Find out how the Senate's new proposal to overhaul Obamacare differs from its House counterpart.

How the Senate’s New Health Bill Impacts Your Finances Photo by Valeri Potapova / Shutterstock.com

The U.S. Senate’s Committee on the Budget unveiled its draft of a health care reform bill on Thursday afternoon.

This follows the U.S House of Representatives’ May vote in favor the American Health Care Act, designed to overhaul the Affordable Health Care Act, more commonly known as Obamacare.

The Senate committee’s move Thursday marks the first time that the majority of Republican senators themselves will get a good look at the committee’s proposal, CNN reports.

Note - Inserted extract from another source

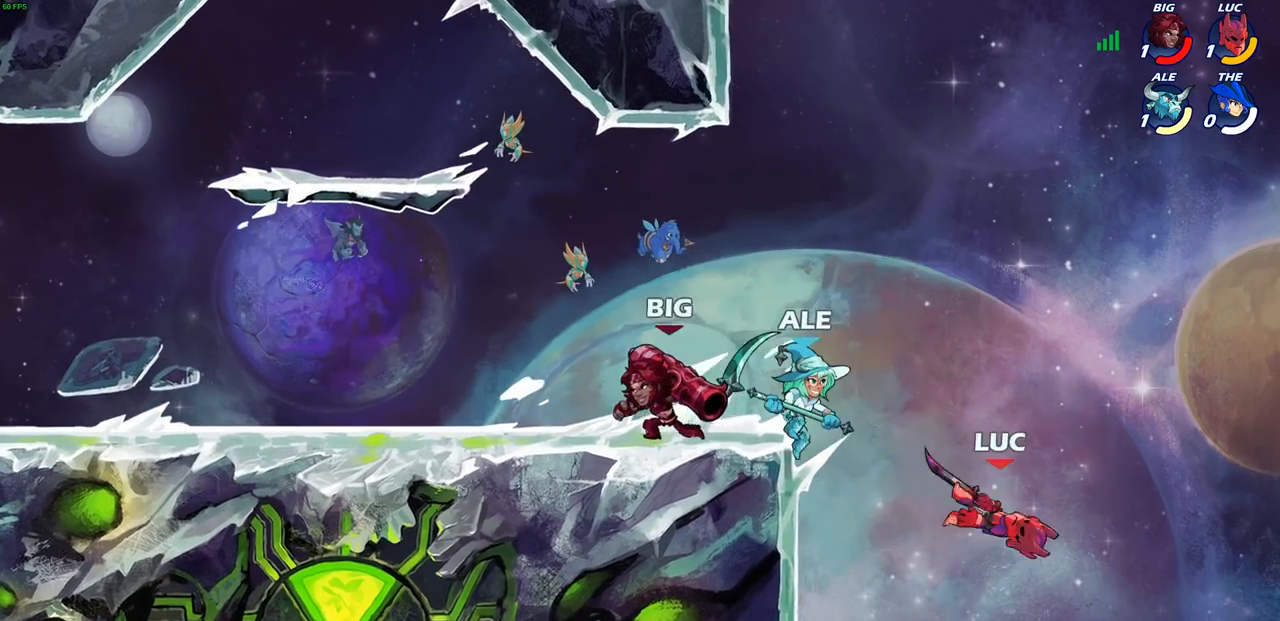
{"buttons": [], "left_stick": "right", "right_stick": "center", "events": [[167, "left_stick", "left"], [367, "CROSS", "down"], [467, "left_stick", "right"], [483, "CROSS", "up"]]}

The bill was drafted behind closed doors, for which it has drawn much scrutiny recently.

Senate Majority Leader Mitch McConnell kept the details secret until now so he could win over his colleagues in private, according to CNN. If he loses the votes of more than two Republican senators, the bill will fail to pass.

Failure is a possibility, with NBC News and other outlets reporting that at least three unidentified Republican senators are expected to announce their opposition to the bill.

The Senate is expected to vote on the legislation as early as next week. If it does pass, Republicans’ quest to take a scalpel to Obamacare will be one significant step closer to reality.

How is the Senate’s health care reform bill different?

The New York Times has described the Senate’s version of the reform bill as, “in some respects, more moderate than the House bill, offering more financial assistance to some lower-income people to help them defray the rapidly rising cost of private health insurance.”

Extra Medicaid funding and tax increases established under Obamacare would be slashed, however.

Medicaid is a subsidized insurance program for low-income Americans. As we explained in “6 Hot-Button Issues in the Battle Over the GOP Health Care Plan,” Obamacare expanded the Medicaid program to bring care to more needy adults.

The Senate bill would scale back Medicaid. For example, by the Committee on the Budget’s own summation, in 2021 the proposed legislation would begin “gradual reductions in the amount of federal Obamacare funds provided to expand Medicaid, restoring levels of federal support to preexisting law by 2024 while providing fairness for [states that chose not to expand their Medicaid programs]. …”

The bill would also allow states to require that nonpregnant, nondisabled and nonelderly Medicaid recipients work.

Obamacare increased specific taxes and reduced specific tax breaks to help fund the expanded medical services made available by Obamacare. The Senate bill undoes many of those tax changes as well.

The Committee on the Budget says the bill would “repeal costly Obamacare taxes that contribute to premium increases and hurt life-saving health care innovation …” Taxes that would be repealed include those on:

  • Health insurance
  • Prescription drugs
  • Medical devices
  • “High-cost” employer-sponsored plans

The Senate bill also calls for advanceable and refundable tax credits. The New York Times explains:

“The 142-page bill would create a new system of federal tax credits to help people buy health insurance, while offering states the ability to drop many of the benefits required by the Affordable Care Act, like maternity care, emergency services and mental health treatment.”